Teilprojekt: Rechtsfolgen politischer Verfolgung im wiedervereinigten Deutschland

Die politische Verfolgung in SBZ und DDR konnte nach dem Sturz der SED-Diktatur nicht wieder rückgängig gemacht werden. Die Bundesrepublik stand jedoch in der Verantwortung, erlittene Nachteile auszugleichen und die Opfer zu entschädigen. In der Folge des Einigungsvertrages hat der Bundestag dazu eine eigene Gesetzgebung aus drei SED-Unrechtsbereinigungsgesetzen erlassen, die sich von den Entschädigungsregelungen für NS-Opfer in verschiedener Hinsicht unterscheiden.

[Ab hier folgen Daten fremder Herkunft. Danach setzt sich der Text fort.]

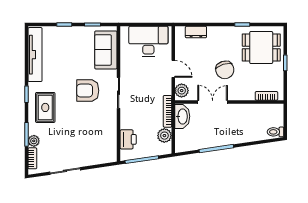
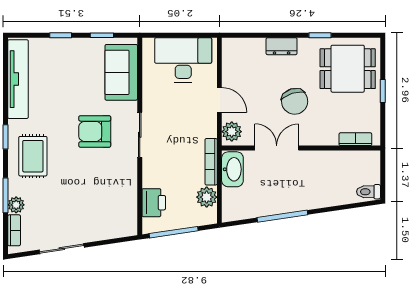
dresser: (196, 32) -> (282, 46), moved

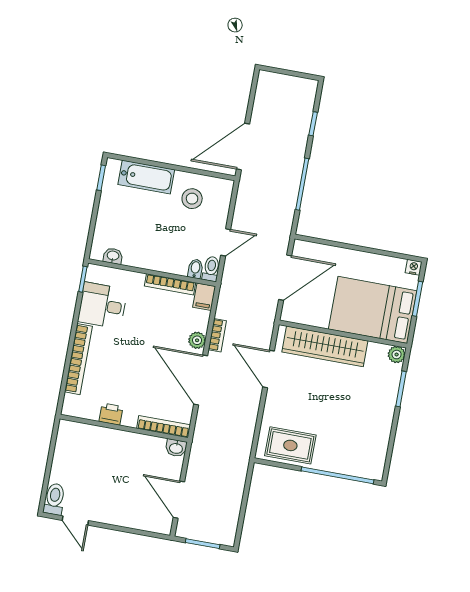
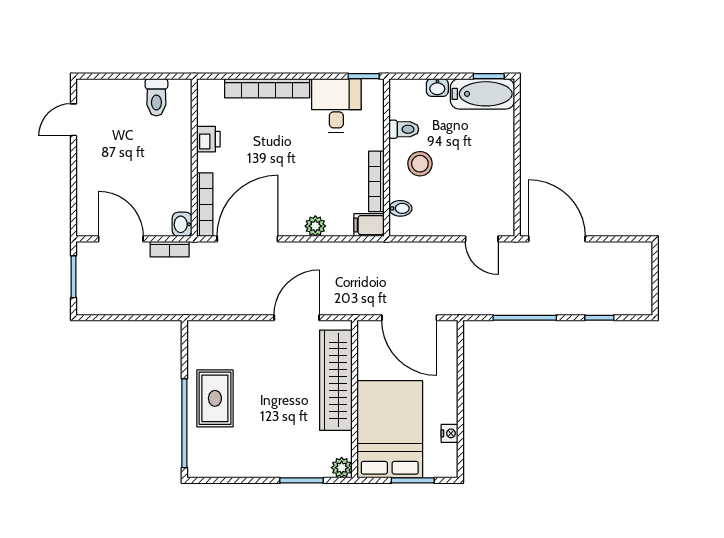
bathtub: (146, 177) -> (482, 94), moved, turned -90
stool: (192, 199) -> (420, 164), moved
door: (226, 242) -> (482, 239), moved
washbasin: (113, 256) -> (437, 88), moved, turned 90
nightstand: (414, 267) -> (450, 433), moved
toilet: (211, 269) -> (404, 129), moved
bookcase: (217, 335) -> (170, 249), moved
door: (201, 380) -> (247, 239), moved
rug: (290, 445) -> (215, 398), moved
toilet: (54, 499) -> (156, 97), moved, turned 90
door: (179, 500) -> (121, 239), hinge flipped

Das Teilprojekt "Rechtsfolgen politischer Verfolgung im wiedervereinigten Deutschland" untersucht die Rehabilitierung und Entschädigung der Opfer politischer Verfolgung in SBZ und DDR. Dabei interessiert nicht nur, auf welchen gesetzlichen Grundlagen diese entschädigt wurden und welche finanziellen Mittel hierfür bereitgestellt wurden. Relevant ist vor allem, wie diese Gesetzesnormen in der Praxis umgesetzt wurden, wo es Probleme und Defizite gab sowie ob und inwieweit die Wiedergutmachung zu einer Befriedigung innerhalb der Gruppe der politisch Verfolgten beigetragen hat. Für die Gegenwart relevant ist schließlich auch, welche Auswirkungen der Umgang mit dem SED-Unrecht auf das Rechtsbewusstsein der Bevölkerung und der Verfolgten insbesondere in den ostdeutschen Ländern hat. Dazu werden Betroffene, Opferverbände sowie Mitarbeiter der mit der Ausführung der Gesetze befassten Institutionen wie Rehabilitierungsgerichte und Sozialbehörden befragt und repräsentative Umfragen durchgeführt.